Hermes reads its model provider from **`~/.hermes/config.yaml`**. Point the
`model:` block at fabryka — this is the whole integration:

```yaml
# ~/.hermes/config.yaml
model:
  default: qwen3.6-35b-a3b
  provider: custom:fabryka
  base_url: https://router.fabryka.ai/v1
  api_mode: chat_completions
  api_key: sk-fab-YOUR_KEY        # get one free at https://router.fabryka.ai
```

Then restart Hermes so it picks up the change:

```bash
# if Hermes runs as a systemd service:
sudo systemctl restart hermes-sdk-server
# otherwise restart however you launched `hermes`
```

Verify it's wired (call your local Hermes SDK; it should answer via fabryka):

```bash
curl http://127.0.0.1:8800/v1/chat/completions \
  -H "Authorization: Bearer $YOUR_LOCAL_HERMES_KEY" \
  -H "Content-Type: application/json" \
  -d '{"model":"qwen3.6-35b-a3b","messages":[{"role":"user","content":"reply: online"}]}'
```

**Notes**
- Change only the **LLM** `api_key` (the upstream model provider) to your
  `sk-fab-...`. The key your *app* uses to call the local Hermes SDK is separate
  and stays the same.
- `qwen3.6-35b-a3b` is a reasoning model. For fast tool-loop steps you can have
  Hermes send `chat_template_kwargs: {enable_thinking: false}` (see §6).
- One model, single-GPU backend → keep concurrency at **1** (the gateway returns
  `503` if a second request lands mid-generation).

---

## 4. OpenRouter-style usage

`router.fabryka.ai` speaks the same protocol as OpenRouter, so anywhere a tool
expects OpenRouter you can swap the base URL:

```diff
- OPENROUTER_BASE_URL=https://openrouter.ai/api/v1
+ OPENROUTER_BASE_URL=https://router.fabryka.ai/v1
  model: qwen3.6-35b-a3b
```

**Add fabryka as a provider in a self-hosted aggregator (LiteLLM example):**
```yaml
# litellm config.yaml
model_list:
  - model_name: fabryka/qwen3.6-35b-a3b
    litellm_params:
      model: openai/qwen3.6-35b-a3b
      api_base: https://router.fabryka.ai/v1
      api_key: os.environ/FABRYKA_KEY
```

> Note: OpenRouter's *hosted* service does not let end users register arbitrary
> upstreams. "As a provider" here means: use fabryka wherever you'd point at
> OpenRouter, or register it as an OpenAI-compatible upstream in your own router
> (LiteLLM, a custom gateway, etc.).

---

## 5. Streaming

Standard OpenAI SSE streaming is supported — set `"stream": true`. Usage is
reported in a final chunk and billed automatically:

```bash
curl https://router.fabryka.ai/v1/chat/completions \
  -H "Authorization: Bearer $FABRYKA_KEY" -H "Content-Type: application/json" \
  -d '{"model":"qwen3.6-35b-a3b","stream":true,
       "messages":[{"role":"user","content":"Count to 5."}]}'
```

---

## 6. Reasoning mode (important for this model)

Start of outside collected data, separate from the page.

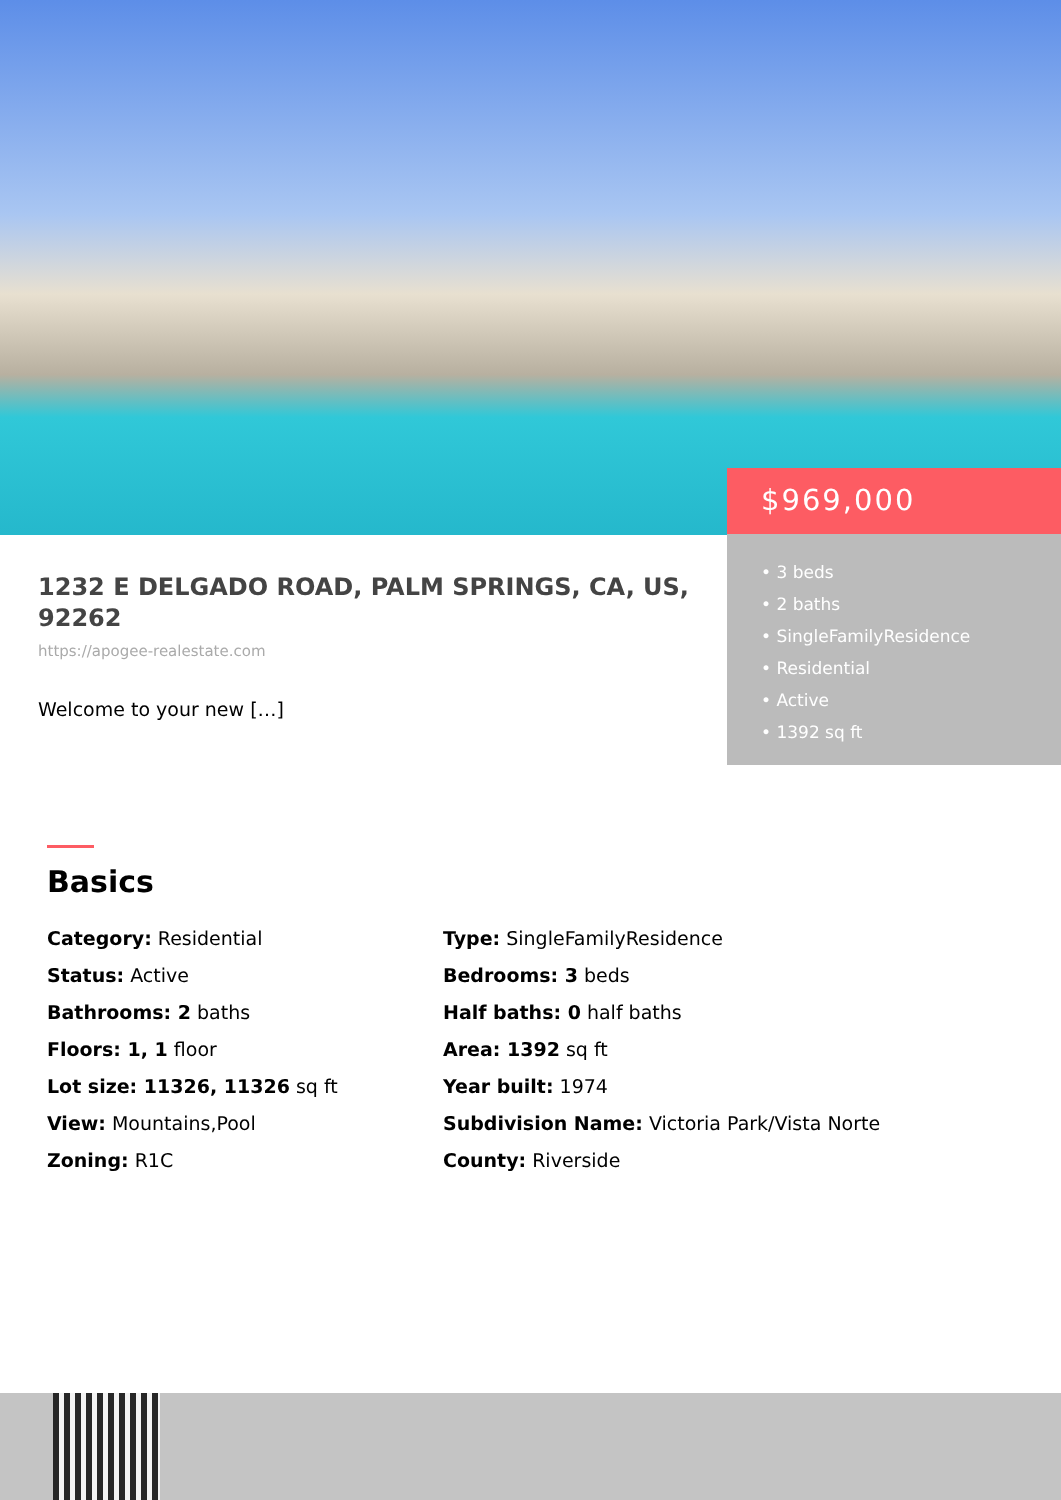$969,000
• 3 beds
• 2 baths
• SingleFamilyResidence
• Residential
• Active
• 1392 sq ft
1232 E DELGADO ROAD, PALM SPRINGS, CA, US, 92262
https://apogee-realestate.com
Welcome to your new […]
Basics
Category: Residential
Type: SingleFamilyResidence
Status: Active
Bedrooms: 3 beds
Bathrooms: 2 baths
Half baths: 0 half baths
Floors: 1, 1 floor
Area: 1392 sq ft
Lot size: 11326, 11326 sq ft
Year built: 1974
View: Mountains,Pool
Subdivision Name: Victoria Park/Vista Norte
Zoning: R1C
County: Riverside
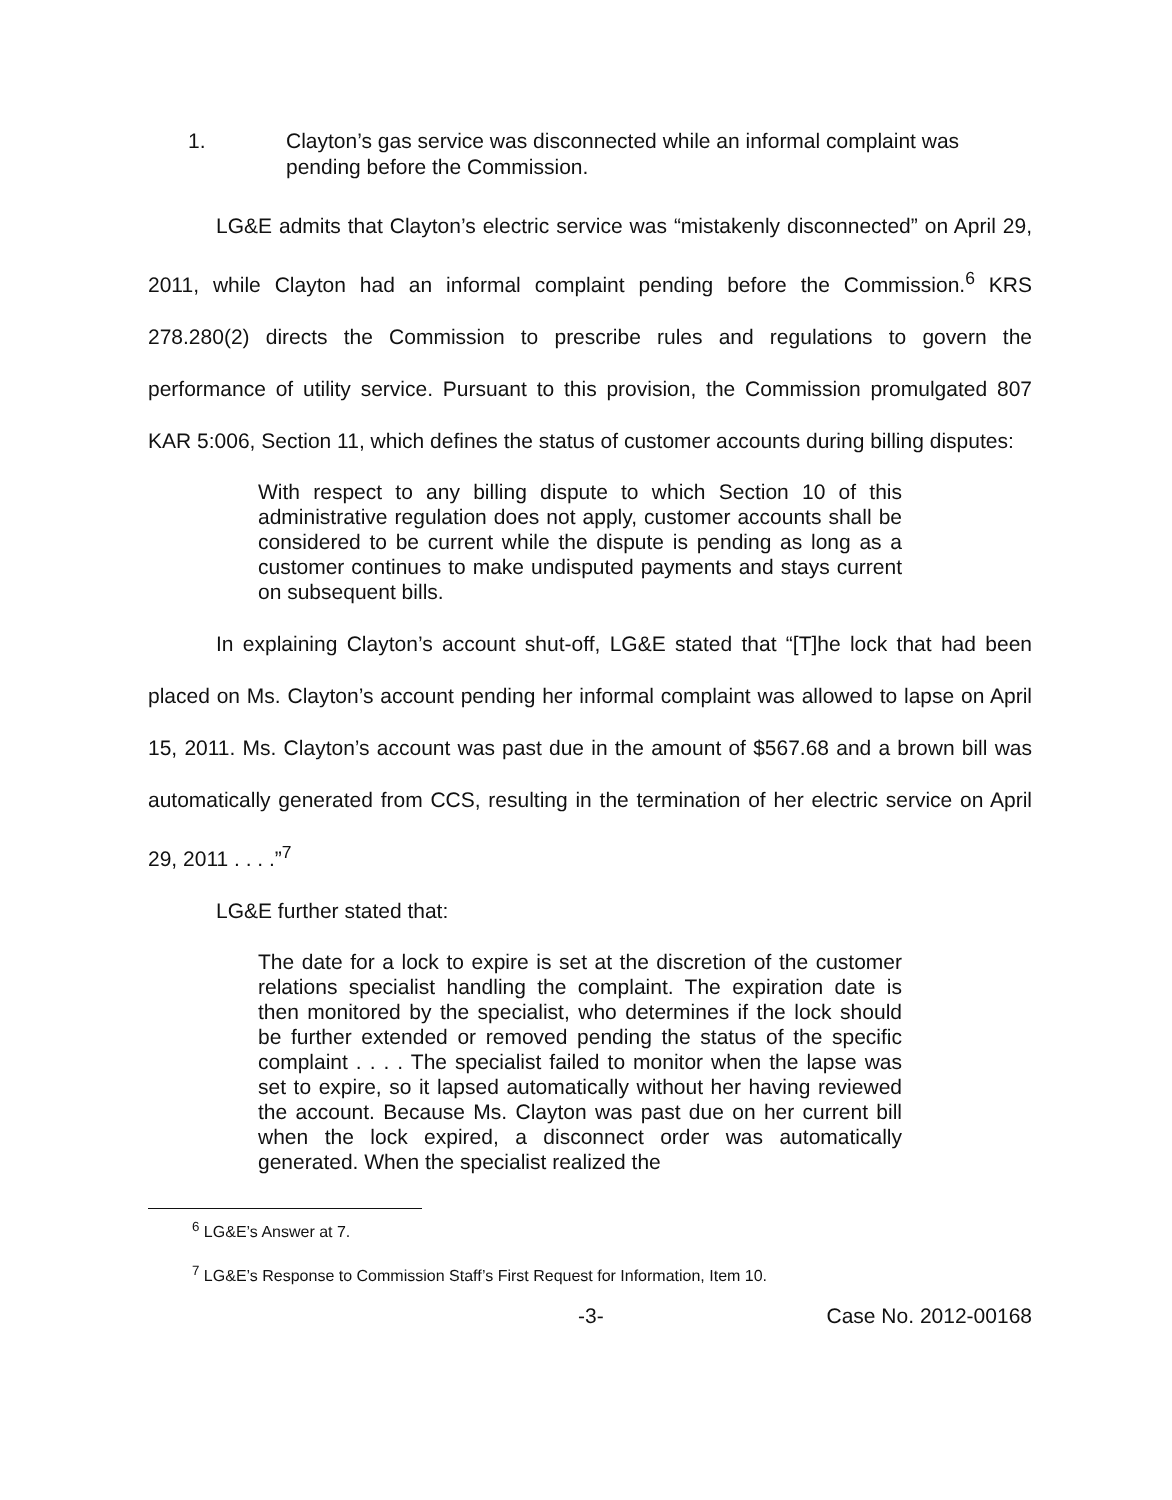1. Clayton’s gas service was disconnected while an informal complaint was pending before the Commission.
LG&E admits that Clayton’s electric service was “mistakenly disconnected” on April 29, 2011, while Clayton had an informal complaint pending before the Commission.<sup>6</sup> KRS 278.280(2) directs the Commission to prescribe rules and regulations to govern the performance of utility service. Pursuant to this provision, the Commission promulgated 807 KAR 5:006, Section 11, which defines the status of customer accounts during billing disputes:
With respect to any billing dispute to which Section 10 of this administrative regulation does not apply, customer accounts shall be considered to be current while the dispute is pending as long as a customer continues to make undisputed payments and stays current on subsequent bills.
In explaining Clayton’s account shut-off, LG&E stated that “[T]he lock that had been placed on Ms. Clayton’s account pending her informal complaint was allowed to lapse on April 15, 2011. Ms. Clayton’s account was past due in the amount of $567.68 and a brown bill was automatically generated from CCS, resulting in the termination of her electric service on April 29, 2011 . . . .”<sup>7</sup>
LG&E further stated that:
The date for a lock to expire is set at the discretion of the customer relations specialist handling the complaint. The expiration date is then monitored by the specialist, who determines if the lock should be further extended or removed pending the status of the specific complaint . . . . The specialist failed to monitor when the lapse was set to expire, so it lapsed automatically without her having reviewed the account. Because Ms. Clayton was past due on her current bill when the lock expired, a disconnect order was automatically generated. When the specialist realized the
<sup>6</sup> LG&E’s Answer at 7.
<sup>7</sup> LG&E’s Response to Commission Staff’s First Request for Information, Item 10.
-3- Case No. 2012-00168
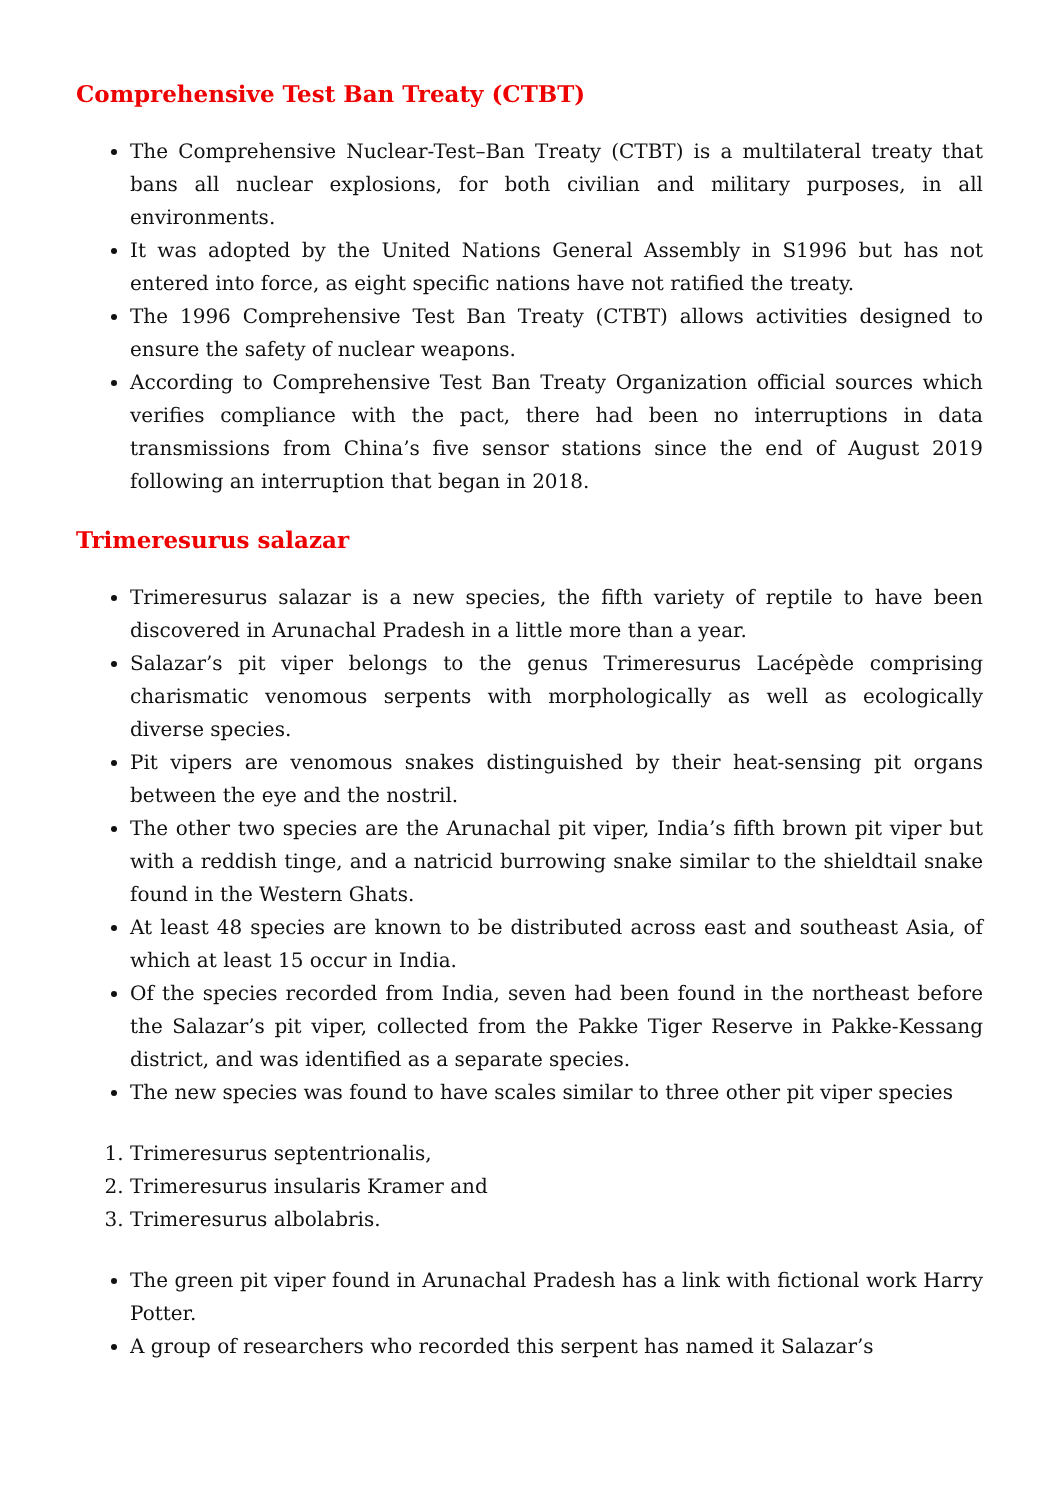Comprehensive Test Ban Treaty (CTBT)
The Comprehensive Nuclear-Test–Ban Treaty (CTBT) is a multilateral treaty that bans all nuclear explosions, for both civilian and military purposes, in all environments.
It was adopted by the United Nations General Assembly in S1996 but has not entered into force, as eight specific nations have not ratified the treaty.
The 1996 Comprehensive Test Ban Treaty (CTBT) allows activities designed to ensure the safety of nuclear weapons.
According to Comprehensive Test Ban Treaty Organization official sources which verifies compliance with the pact, there had been no interruptions in data transmissions from China’s five sensor stations since the end of August 2019 following an interruption that began in 2018.
Trimeresurus salazar
Trimeresurus salazar is a new species, the fifth variety of reptile to have been discovered in Arunachal Pradesh in a little more than a year.
Salazar’s pit viper belongs to the genus Trimeresurus Lacépède comprising charismatic venomous serpents with morphologically as well as ecologically diverse species.
Pit vipers are venomous snakes distinguished by their heat-sensing pit organs between the eye and the nostril.
The other two species are the Arunachal pit viper, India’s fifth brown pit viper but with a reddish tinge, and a natricid burrowing snake similar to the shieldtail snake found in the Western Ghats.
At least 48 species are known to be distributed across east and southeast Asia, of which at least 15 occur in India.
Of the species recorded from India, seven had been found in the northeast before the Salazar’s pit viper, collected from the Pakke Tiger Reserve in Pakke-Kessang district, and was identified as a separate species.
The new species was found to have scales similar to three other pit viper species
1. Trimeresurus septentrionalis,
2. Trimeresurus insularis Kramer and
3. Trimeresurus albolabris.
The green pit viper found in Arunachal Pradesh has a link with fictional work Harry Potter.
A group of researchers who recorded this serpent has named it Salazar’s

`qwen3.6-35b-a3b` is a **reasoning model**. By default it "thinks" first:

- The thinking trace comes back in **`message.reasoning_content`**, and the final
  answer in **`message.content`**.
- Give it enough room — use a generous `max_tokens` (e.g. 1024+) so it can finish
  thinking *and* answer. With a small budget, all tokens go to reasoning and
  `content` will be empty.

**Want fast, direct answers (no thinking)?** Disable it:
```json
{
  "model": "qwen3.6-35b-a3b",
  "messages": [{"role":"user","content":"Say hello in 5 words."}],
  "chat_template_kwargs": {"enable_thinking": false}
}
```

---

## 7. Limits & errors

| Code | Meaning |
|---|---|
| `401` | Missing/invalid API key |
| `402` | Credit exhausted (your $100 ran out) |
| `429` | Rate limit (max 30 requests/min per key) |
| `503` | Backend busy — another request is in flight (single GPU). Retry shortly. |

Endpoints: `POST /v1/chat/completions`, `GET /v1/models`, `GET /v1/credits`.